AMBASSADOR GOOSBY: Well, those are all good questions. It’s going to be an iterative process. We will not stop looking at numbers of people that we have tested, that we have staged, that we have started on antiretrovirals. We’ll continue to look at numbers of prenatal women, patients that we have identified, tested, and started on antiretrovirals for vertical transmission purposes. We’ll continue to measure and better understand the high-risk populations, the MSMs, the interjection drug users, the sex workers who frequently are the conduit through which the virus moves into low-risk populations, the general population. Those metrics will all continue to be in place, in movement or increasing in partner countries’ ownership and of management. That will be a central piece that we will not stop because of that.
Our strategy is to intensify the technical assistance that we give to countries to take over the role of both understanding through epidemiologic survey systems their epidemic and responding to it. And we believe that there is enough in-country experience now and other South-South expertise that can be tapped for technical assistance and mentoring relationships.
We believe that this is the correct way to go, because we believe it will build a stronger medical delivery system that is more durable. It is not a turning away from our conviction and commitment to the burden of disease that HIV/AIDS has presented to the planet. In that same context, it’s also important that we realize that there is a responsibility that is shared by all countries on the planet to respond to the burden of disease – not just HIV, but all disease.
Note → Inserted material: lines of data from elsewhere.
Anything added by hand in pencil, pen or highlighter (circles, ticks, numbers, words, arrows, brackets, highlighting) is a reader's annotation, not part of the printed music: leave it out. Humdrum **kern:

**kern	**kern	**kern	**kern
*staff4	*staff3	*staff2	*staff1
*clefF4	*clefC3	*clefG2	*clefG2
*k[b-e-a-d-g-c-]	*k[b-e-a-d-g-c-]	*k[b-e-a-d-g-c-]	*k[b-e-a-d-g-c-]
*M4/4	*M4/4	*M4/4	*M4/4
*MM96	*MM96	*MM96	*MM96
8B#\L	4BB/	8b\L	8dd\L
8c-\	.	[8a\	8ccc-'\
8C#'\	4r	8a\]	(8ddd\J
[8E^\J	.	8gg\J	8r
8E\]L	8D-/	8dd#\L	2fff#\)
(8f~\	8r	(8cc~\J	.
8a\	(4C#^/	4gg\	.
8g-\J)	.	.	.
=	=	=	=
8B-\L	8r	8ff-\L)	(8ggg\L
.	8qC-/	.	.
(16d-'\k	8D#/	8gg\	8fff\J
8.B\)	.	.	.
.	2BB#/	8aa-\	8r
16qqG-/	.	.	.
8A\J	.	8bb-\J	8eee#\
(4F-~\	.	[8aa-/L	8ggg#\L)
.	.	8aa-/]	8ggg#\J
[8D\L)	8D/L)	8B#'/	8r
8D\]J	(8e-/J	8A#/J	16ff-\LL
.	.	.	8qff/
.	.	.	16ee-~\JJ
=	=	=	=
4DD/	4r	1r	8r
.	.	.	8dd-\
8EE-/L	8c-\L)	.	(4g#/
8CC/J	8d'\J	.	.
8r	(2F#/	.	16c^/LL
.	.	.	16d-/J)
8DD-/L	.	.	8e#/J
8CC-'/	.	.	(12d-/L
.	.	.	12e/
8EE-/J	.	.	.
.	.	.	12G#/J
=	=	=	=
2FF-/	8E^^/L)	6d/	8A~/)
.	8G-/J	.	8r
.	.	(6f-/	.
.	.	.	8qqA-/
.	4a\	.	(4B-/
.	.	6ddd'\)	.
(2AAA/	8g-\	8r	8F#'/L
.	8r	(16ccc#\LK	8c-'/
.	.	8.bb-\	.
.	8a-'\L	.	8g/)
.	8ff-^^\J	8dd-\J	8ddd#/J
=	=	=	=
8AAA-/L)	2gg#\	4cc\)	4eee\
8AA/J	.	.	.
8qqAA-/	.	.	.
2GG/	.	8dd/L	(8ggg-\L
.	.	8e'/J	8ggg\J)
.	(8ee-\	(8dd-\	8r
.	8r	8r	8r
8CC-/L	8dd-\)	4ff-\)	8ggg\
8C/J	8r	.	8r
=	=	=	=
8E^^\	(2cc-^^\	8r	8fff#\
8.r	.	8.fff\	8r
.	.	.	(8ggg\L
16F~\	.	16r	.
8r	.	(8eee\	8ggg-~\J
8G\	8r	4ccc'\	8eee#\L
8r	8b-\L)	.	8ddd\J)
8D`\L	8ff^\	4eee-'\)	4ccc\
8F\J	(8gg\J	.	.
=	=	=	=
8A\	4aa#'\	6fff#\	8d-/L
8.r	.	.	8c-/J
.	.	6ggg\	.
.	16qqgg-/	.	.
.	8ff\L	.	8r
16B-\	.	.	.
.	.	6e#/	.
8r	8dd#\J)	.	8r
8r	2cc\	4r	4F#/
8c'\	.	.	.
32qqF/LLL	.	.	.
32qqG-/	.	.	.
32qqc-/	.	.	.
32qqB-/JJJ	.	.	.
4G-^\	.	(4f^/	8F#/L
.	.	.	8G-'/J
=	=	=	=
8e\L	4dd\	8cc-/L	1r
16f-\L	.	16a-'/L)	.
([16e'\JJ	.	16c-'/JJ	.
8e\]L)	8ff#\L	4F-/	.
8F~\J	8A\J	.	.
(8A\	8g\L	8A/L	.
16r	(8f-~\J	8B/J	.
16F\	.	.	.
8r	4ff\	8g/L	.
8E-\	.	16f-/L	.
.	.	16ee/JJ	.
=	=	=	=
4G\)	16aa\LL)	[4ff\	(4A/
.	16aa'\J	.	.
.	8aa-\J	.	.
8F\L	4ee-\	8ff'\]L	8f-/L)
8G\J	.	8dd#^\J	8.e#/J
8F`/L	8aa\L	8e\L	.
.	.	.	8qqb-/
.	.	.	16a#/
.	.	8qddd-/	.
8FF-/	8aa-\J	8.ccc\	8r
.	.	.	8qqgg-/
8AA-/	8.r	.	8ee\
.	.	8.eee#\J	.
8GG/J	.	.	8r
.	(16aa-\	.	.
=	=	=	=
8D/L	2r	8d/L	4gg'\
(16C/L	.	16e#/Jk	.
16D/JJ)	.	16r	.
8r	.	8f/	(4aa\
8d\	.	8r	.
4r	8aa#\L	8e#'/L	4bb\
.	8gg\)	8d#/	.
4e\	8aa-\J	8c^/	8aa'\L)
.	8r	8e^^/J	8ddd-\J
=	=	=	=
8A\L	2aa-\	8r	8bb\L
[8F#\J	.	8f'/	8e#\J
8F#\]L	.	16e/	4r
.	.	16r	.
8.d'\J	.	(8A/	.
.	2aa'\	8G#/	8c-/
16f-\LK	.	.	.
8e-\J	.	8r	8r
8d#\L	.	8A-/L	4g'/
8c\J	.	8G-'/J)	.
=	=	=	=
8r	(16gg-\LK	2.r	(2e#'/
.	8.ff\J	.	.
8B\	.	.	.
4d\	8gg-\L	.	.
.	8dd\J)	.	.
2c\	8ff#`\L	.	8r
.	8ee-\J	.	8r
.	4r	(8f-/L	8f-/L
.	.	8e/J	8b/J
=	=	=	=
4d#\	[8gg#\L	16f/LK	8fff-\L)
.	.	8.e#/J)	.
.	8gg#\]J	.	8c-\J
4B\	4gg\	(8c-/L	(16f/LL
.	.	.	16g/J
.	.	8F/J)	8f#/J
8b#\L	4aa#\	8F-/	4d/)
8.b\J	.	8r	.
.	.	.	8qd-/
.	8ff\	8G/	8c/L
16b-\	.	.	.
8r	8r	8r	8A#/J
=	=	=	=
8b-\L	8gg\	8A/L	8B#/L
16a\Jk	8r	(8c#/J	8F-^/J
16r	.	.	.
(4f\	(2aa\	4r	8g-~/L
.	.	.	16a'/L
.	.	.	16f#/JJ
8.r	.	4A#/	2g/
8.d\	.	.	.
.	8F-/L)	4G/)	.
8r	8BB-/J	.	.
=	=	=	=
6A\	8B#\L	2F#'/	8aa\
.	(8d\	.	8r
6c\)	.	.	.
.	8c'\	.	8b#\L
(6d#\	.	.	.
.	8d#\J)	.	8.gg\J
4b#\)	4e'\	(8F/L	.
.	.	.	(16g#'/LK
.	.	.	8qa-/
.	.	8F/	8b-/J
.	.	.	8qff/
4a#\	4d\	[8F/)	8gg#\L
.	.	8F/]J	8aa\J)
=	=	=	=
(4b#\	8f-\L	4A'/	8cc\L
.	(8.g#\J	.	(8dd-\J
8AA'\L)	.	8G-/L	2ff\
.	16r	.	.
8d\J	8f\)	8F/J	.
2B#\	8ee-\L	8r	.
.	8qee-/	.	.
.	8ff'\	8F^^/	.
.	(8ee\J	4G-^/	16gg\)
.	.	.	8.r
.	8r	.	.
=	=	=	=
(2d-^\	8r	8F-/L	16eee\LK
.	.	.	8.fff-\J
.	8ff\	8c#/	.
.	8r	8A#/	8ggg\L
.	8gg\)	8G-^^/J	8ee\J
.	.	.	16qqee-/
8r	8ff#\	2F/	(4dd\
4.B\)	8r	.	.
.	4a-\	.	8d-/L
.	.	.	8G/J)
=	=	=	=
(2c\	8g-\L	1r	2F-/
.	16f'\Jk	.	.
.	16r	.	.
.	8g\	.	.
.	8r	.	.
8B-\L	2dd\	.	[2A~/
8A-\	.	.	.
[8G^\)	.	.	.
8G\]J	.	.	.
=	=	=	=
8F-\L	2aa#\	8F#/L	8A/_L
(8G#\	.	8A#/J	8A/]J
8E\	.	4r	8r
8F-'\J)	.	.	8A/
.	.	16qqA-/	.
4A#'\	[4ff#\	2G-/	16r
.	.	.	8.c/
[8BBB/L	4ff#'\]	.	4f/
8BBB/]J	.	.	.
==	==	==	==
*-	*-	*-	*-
The more we work in this area, the more the issues around human rights have shown its head, that healthcare does impact a person’s ability to not only prevent a disease process in themselves, but also for preventing them from engaging in society, politics and contributing in the larger kind of societal sense.
And those efforts need to be – a dialogue needs to be created where we begin to acknowledge the burden of disease, the unmet component of that burden, and that we need to converge our resources to look for synergies, complementary cooperative coordination of those resources to meet that unmet need, so the universal aspects of care in HIV and other diseases can be realized.
MR. DUGUID: We have time for one question if it’s short.
MR. DUGUID: Jill, it’s short?
QUESTION: Yeah, it’s short.
MR. DUGUID: Okay.
QUESTION: Could you just tell us – you mentioned where – new infections, where are they happening?
AMBASSADOR GOOSBY: Well, they’re happening everywhere, including Washington, D.C. They’re – within any given epidemic, there are many epidemics that are occurring. And for people who think about responding to an epidemic, until you click into that, you will not be effective. It is not one shoe that fits all. Even in Washington, D.C., you have many populations that you need to have different strategies to engage on the movement of that virus through that population to arrest that.
In terms of – in a general sense, just to be – to answer your question, the epidemic is moving mostly in Eastern Europe and Southeast Asia. Eastern Europe has a huge prevention opportunity. You have a population that is largely concealed in MSMs and injection drug users, and are participating in behaviors that may be illegal in their country. And there are consequences for revealing yourself to the medical institutions that hampers the person’s willingness to be tested. That has allowed this epidemic in those countries to move unchecked. And the most rapid rises we’re seeing are in those regions of the world.
MR. DUGUID: Ladies and gentlemen, that’s all we have time for today. I’m sorry we didn’t get to all the questions, but we thank you very much who attended. And I thank you, Ambassador, for being with us today.
AMBASSADOR GOOSBY: Pleasure. Pleasure. Thank you.